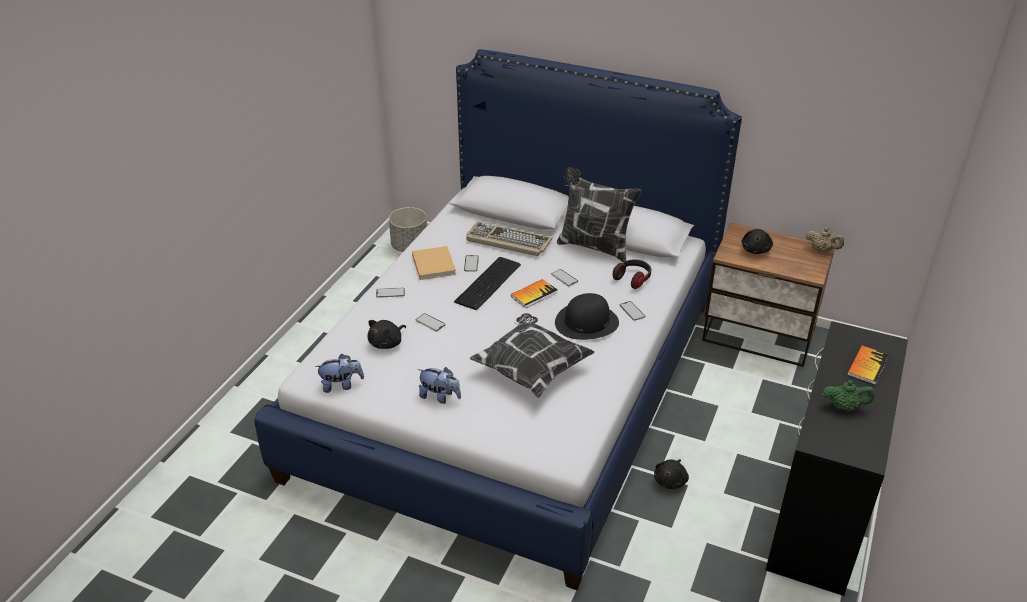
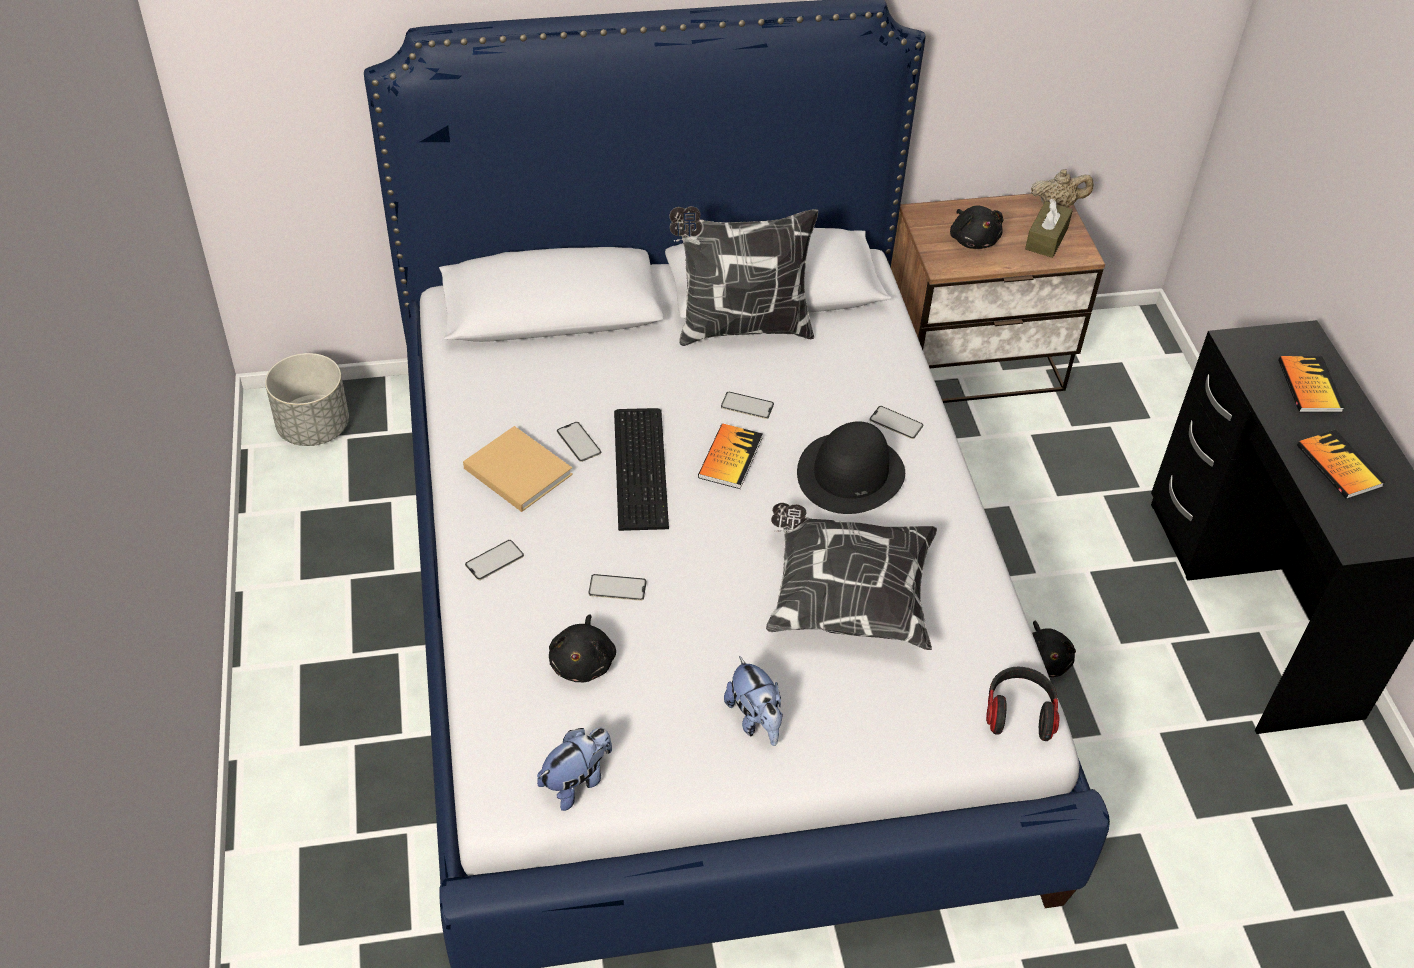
camera: 35 degrees left, 10 degrees up
(440, 397) = (755, 719): plush toy -> plush toy turned 75 degrees clockwise
(507, 241) = (598, 373): keyboard -> none
(633, 279) = (848, 364): headphones -> headphones (1019, 712)
(799, 262) = (1046, 238): none -> brown tissue box
(844, 407) = (1339, 466): green teapot -> book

### TASK TO COMPLETE
Set down the data above exactly as written. Omit the pictures.

### TASK ANSWER
camera: 35 degrees left, 10 degrees up
(440, 397) = (755, 719): plush toy -> plush toy turned 75 degrees clockwise
(507, 241) = (598, 373): keyboard -> none
(633, 279) = (848, 364): headphones -> headphones (1019, 712)
(799, 262) = (1046, 238): none -> brown tissue box
(844, 407) = (1339, 466): green teapot -> book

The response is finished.